### Tarefa A:
Responda às perguntas abaixo com base no texto sobre a vacina da Pfizer.
(i) Segundo a bula publicada no site do CDC, qual é o diluente da vacina?
(ii) Quantas propostas a Pfizer encaminhou ao governo brasileiro?
(iii) Em que data a primeira proposta foi encaminhada?
### Tarefa B:
Redigite o trecho do texto sobre a vacina da Pfizer que começa em "O governo federal" e segue até "um ingrediente comum.".
### Tarefa C:
Escreva a continuação do texto sobre as negociações da vacina da Pfizer a partir da última frase apresentada.

### Texto:
──────────────────────────────

O governo federal também reclama que precisaria fornecer o diluente e o gelo seco para transportar a vacina da Pfizer, que precisa ficar armazenada sob -70ºC. No site do CDC, a bula é pública e especifica que o diluente é soro fisiológico, um ingrediente comum.
— Se fosse uma seringa superespecializada que não é feita no Brasil, ok. Mas soro fisiológico o país tem condições de fazer. Se o Brasil não tem como fabricar soro fisiológico, então a gente está muito mal. As universidades disponibilizaram freezers para armazenar as doses da Pfizer e os laboratórios de física se colocaram à disposição para produzir gelo seco. Pela nota do governo e pela bula da vacina da Pfizer aprovada nos EUA, Israel e Reino Unido, parece uma falta de conhecimento do governo sobre como se negocia um medicamento e o potencial que o Brasil tem de implementar a vacina — reflete a imunologista Cristina Bonorino.
O que diz a Pfizer
Contatada por GZH, a Pfizer afirma que não comenta sobre negociações em andamento. A companhia destaca que “as cláusulas apresentadas ao governo estão em linha com os acordos fechados em outros países do mundo, inclusive na América Latina, sendo que diversos países já começaram a vacinação, salvando vidas”.
A farmacêutica também pontua que países como Estados Unidos, Japão, Israel, Canadá, Reino Unido, Austrália, México, Equador, Chile, Costa Rica, Colômbia e Panamá, assim como a União Europeia, “garantiram um quantitativo de doses para dar início à imunização de suas populações por meio de acordo que engloba as mesmas cláusulas apresentadas ao Brasil”.
A empresa também cita que aguarda resposta do governo brasileiro para fechar o contrato “com base nas doses ainda disponíveis para distribuição” e que a disponibilidade das vacinas depende “da data do fechamento do contrato de fornecimento diante da alta procura por doses e de contratos com outros países ainda em andamento”.
“Vale reforçar que a Pfizer encaminhou três propostas ao governo brasileiro, para uma possível aquisição de 70 milhões de doses de sua vacina, sendo que a primeira proposta foi encaminhada pela companhia em 15 de agosto de 2020 e considerava um quantitativo para entrega a partir de dezembro de 2020”, afirma o laboratório.

──────────────────────────────

### Informações extraídas:
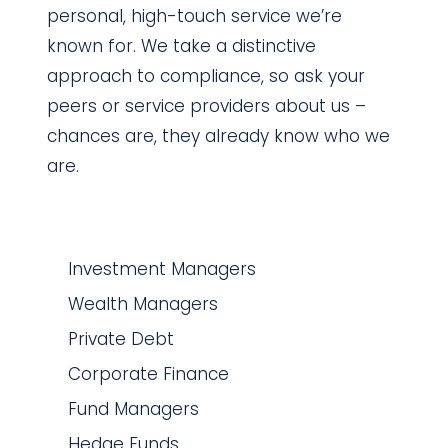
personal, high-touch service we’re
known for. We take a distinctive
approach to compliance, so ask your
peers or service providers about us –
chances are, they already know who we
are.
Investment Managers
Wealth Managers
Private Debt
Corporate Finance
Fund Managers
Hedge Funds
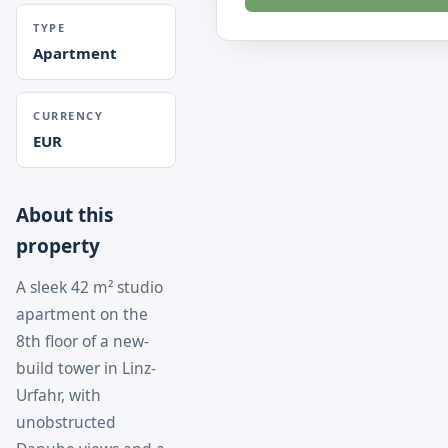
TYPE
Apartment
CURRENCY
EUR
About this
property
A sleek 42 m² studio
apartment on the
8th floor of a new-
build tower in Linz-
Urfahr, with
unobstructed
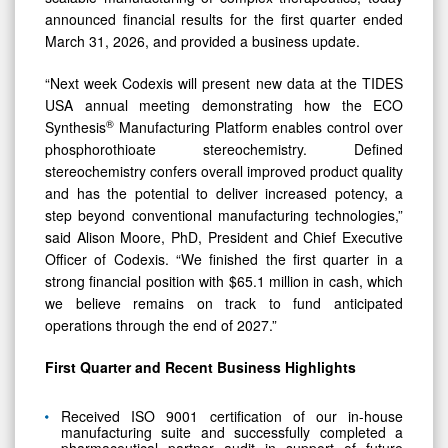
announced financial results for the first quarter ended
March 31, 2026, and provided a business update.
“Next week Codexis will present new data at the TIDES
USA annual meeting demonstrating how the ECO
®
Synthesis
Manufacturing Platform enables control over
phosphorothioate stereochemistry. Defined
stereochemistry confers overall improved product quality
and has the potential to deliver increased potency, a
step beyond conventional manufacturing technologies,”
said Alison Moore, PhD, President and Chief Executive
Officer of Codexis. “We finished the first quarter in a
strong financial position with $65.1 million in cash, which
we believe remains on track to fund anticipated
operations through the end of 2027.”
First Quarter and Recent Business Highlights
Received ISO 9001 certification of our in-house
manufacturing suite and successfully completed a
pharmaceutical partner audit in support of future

──────────────────────────────

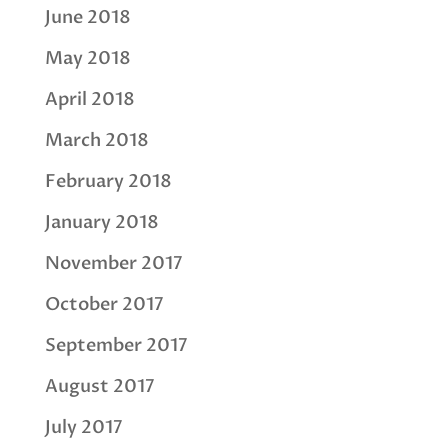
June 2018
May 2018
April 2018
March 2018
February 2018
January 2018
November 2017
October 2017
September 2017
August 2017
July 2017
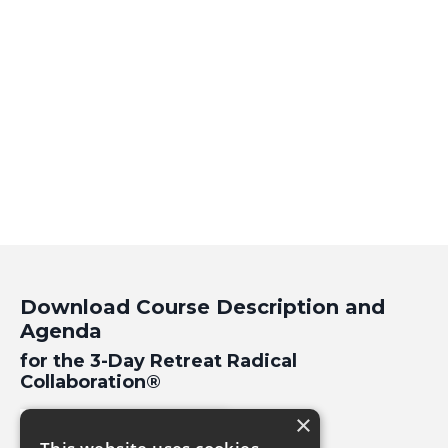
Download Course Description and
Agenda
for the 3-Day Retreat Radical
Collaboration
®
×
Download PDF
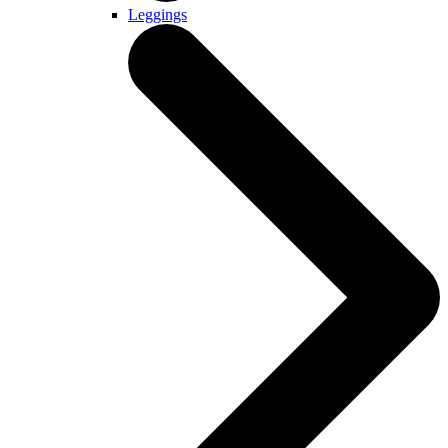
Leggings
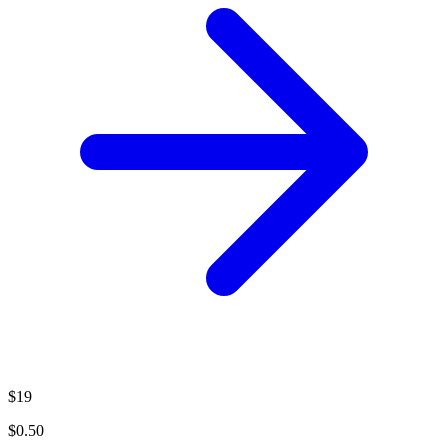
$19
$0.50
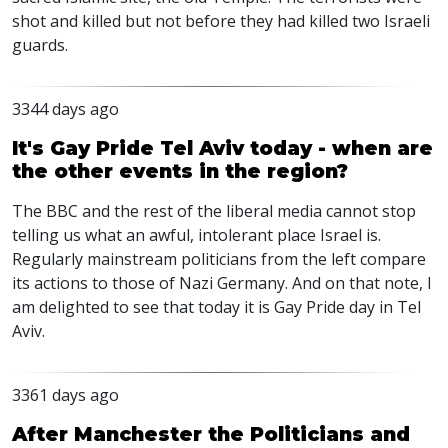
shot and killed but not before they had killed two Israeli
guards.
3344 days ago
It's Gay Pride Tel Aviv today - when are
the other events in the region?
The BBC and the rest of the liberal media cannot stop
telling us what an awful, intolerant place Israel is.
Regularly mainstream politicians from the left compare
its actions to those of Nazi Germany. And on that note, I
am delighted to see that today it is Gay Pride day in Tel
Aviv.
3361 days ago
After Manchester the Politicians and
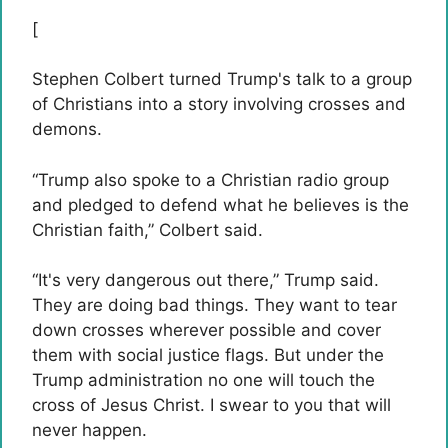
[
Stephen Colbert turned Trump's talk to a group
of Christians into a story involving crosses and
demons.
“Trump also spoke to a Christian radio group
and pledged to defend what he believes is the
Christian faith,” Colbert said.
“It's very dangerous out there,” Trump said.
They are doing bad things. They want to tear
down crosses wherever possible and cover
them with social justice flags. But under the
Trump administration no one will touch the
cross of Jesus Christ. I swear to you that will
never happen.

──────────────────────────────

### Resposta A:
(i) Soro fisiológico.
(ii) Três.
(iii) Em 15 de agosto de 2020.

### Resposta B:
O governo federal também reclama que precisaria fornecer o diluente e o gelo seco para transportar a vacina da Pfizer, que precisa ficar armazenada sob -70ºC. No site do CDC, a bula é pública e especifica que o diluente é soro fisiológico, um ingrediente comum.

### Resposta C:
O que diz o Ministério da Saúde
O Ministério da Saúde, questionado por GZH sobre como estão as negociações com a Pfizer, se ainda está interessado em comprar as doses e como responde ao posicionamento da farmacêutica de que as cláusulas apresentadas ao Brasil são as mesmas que foram colocadas na mesa com outros países, informou que fechou acordo de intenção de compra com Pfizer/BioNTech, Janssen (Jonhson & Jonhson), Instituto Butantan, Bharat Biotech, Moderna e Instituto Gamaleya.
“A partir dos memorandos de entendimento, a pasta segue com as negociações para efetuar os contratos, a fim de disponibilizar o quanto antes a maior quantidade possível de doses de vacina para imunizar a população brasileira de acordo com as indicações dos imunizantes", diz a pasta, em nota.
Com a Pfizer, o governo brasileiro pretende comprar as 70 milhões de doses e, com a Janssen, 38 milhões. Com as outras farmacêuticas, aguarda mais informações sobre estudos, preços e cronograma de entrega.
Na nota no sábado, o Planalto apontou que “em nenhum momento, o governo federal, por meio do Ministério da Saúde, fechou as portas para a Pfizer. Em todas as tratativas, aguardamos um posicionamento diferente do laboratório, que contemple uma entrega viável e satisfatória, atendendo às estratégias do Plano Nacional de Operacionalização da Vacinação contra a Covid-19, uma ação de valores mercadológicos e aplicação jurídica justa que atenda ambas as partes”.